Installer should allow installation of macport in custom locations - for users without admin access

Ryan Schmidt ryandesign at macports.org
Thu Jul 29 16:42:17 PDT 2010


On Jul 29, 2010, at 17:25, Mark Farnell wrote:

> So would it be a good idea to force *all* ports to be relocatable?
> (i.e. only hardcode path relative to base path, *not* absolute path)
> Will this be difficult to be enforced by a lintian-like tool?

I think it would be a Herculean effort to go through all 7200+ ports that we have to make sure they're relocatable. It would take years. I think I can speak for most of us when I say we're not going to do that. If you or someone wants to do that you could certainly begin the process, but I have better things to do with my time.

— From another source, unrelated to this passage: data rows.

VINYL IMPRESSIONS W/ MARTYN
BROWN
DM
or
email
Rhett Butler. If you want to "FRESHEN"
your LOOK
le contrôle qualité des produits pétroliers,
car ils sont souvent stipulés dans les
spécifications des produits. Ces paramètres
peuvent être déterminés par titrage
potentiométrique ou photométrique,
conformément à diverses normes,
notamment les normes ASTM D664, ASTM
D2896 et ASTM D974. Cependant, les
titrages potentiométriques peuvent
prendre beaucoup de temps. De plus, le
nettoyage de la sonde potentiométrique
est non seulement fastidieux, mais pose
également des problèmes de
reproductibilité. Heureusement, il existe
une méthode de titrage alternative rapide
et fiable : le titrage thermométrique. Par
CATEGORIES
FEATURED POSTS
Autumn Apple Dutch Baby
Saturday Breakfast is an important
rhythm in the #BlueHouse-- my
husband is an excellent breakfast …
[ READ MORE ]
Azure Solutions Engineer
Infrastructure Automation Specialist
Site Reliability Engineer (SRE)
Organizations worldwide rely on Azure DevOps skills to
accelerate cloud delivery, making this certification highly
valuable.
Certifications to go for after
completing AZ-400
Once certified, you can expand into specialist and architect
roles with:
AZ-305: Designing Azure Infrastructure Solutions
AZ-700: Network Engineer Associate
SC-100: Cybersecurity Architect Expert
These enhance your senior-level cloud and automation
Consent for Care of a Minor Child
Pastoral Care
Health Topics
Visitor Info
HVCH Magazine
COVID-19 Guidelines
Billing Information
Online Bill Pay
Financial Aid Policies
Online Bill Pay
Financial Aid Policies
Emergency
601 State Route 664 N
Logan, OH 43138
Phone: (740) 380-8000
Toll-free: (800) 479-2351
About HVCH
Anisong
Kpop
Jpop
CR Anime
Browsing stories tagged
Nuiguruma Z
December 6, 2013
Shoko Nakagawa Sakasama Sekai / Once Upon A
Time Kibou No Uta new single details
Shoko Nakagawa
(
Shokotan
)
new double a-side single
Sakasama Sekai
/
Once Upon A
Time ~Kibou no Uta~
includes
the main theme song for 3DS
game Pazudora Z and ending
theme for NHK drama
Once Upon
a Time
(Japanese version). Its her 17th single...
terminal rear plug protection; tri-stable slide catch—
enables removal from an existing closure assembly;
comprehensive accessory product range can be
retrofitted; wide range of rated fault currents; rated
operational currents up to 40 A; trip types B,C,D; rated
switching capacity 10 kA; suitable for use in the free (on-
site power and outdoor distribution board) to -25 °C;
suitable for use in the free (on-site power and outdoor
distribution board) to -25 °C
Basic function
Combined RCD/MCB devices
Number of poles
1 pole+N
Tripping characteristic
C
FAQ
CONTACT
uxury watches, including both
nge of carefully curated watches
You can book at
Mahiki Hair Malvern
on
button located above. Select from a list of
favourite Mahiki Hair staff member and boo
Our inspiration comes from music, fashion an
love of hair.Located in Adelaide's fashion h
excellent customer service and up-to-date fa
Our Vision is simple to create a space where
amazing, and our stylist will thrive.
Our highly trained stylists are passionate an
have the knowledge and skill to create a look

There might be a way to shortcut the process and make it separate from the MacPorts build and install process, and rather part of the hypothetical future binary packaging process. As has been said, install_name_tool can usually be used to fix binaries to use libraries from whatever prefix is desired; a script could identify all binaries in a port and automatically fix the prefix of all of them. Another search could identify other files that have the prefix in them and do the equivalent of a reinplace, in the hope that the files are texty files and won't be corrupted by such an action. This type of process could incidentally also be made part of the installer package postflight script to allow MacPorts itself to be installed into any prefix via the installer. Note that all of the preceding in this paragraph is about one-time relocation at install time; it's not about true relocation that would allow the user to move a program anywhere they wanted at any time simply by dragging.

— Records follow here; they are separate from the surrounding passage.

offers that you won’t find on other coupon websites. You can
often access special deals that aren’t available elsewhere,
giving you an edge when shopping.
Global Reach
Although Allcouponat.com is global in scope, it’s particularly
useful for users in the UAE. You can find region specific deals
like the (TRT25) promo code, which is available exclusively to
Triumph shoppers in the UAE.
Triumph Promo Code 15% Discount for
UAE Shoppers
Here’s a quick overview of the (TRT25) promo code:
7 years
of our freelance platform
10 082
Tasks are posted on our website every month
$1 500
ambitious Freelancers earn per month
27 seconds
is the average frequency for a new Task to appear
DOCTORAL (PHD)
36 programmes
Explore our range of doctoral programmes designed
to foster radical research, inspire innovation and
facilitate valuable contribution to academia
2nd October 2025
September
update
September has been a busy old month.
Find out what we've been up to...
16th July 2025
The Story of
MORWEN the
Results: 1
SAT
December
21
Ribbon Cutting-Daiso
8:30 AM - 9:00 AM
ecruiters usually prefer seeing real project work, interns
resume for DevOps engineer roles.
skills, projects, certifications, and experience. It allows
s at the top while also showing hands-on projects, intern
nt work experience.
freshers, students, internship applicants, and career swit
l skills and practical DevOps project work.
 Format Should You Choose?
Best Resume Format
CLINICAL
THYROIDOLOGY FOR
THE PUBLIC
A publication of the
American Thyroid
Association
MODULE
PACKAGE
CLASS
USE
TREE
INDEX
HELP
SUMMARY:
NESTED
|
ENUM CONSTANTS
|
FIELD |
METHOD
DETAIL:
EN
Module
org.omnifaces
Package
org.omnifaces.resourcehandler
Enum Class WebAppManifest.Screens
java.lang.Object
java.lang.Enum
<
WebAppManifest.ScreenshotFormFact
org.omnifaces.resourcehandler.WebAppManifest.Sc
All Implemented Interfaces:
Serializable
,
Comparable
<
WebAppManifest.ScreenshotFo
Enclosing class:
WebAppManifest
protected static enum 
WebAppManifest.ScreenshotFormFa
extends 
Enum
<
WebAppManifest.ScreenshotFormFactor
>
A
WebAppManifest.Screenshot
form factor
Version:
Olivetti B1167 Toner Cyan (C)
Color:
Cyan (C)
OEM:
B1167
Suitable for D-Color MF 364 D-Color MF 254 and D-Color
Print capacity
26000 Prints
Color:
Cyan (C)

> I think MacPort is mainly for user programs and libraries.  Admin
> tools such as daemons and OS maintenance (such as stuff in /bin and
> /sbin)  should have already been in the OS X itself rather than in
> MacPort.

That's not a correct assumption. Mac OS X does come with a lot of 3rd-party software, but there will always be new programs that are not part of the OS that users do not want to wait years for Apple to begin to include with the OS, or newer versions of software that Apple does include. For example, PHP was not part of Mac OS X until Leopard, so on Tiger, users used MacPorts to install PHP in order to have PHP at all. Now that PHP is part of Mac OS X some users are happy with that version, but others want more options than Apple provides, and/or want a newer version than the one Apple provides, so they still use MacPorts to install it.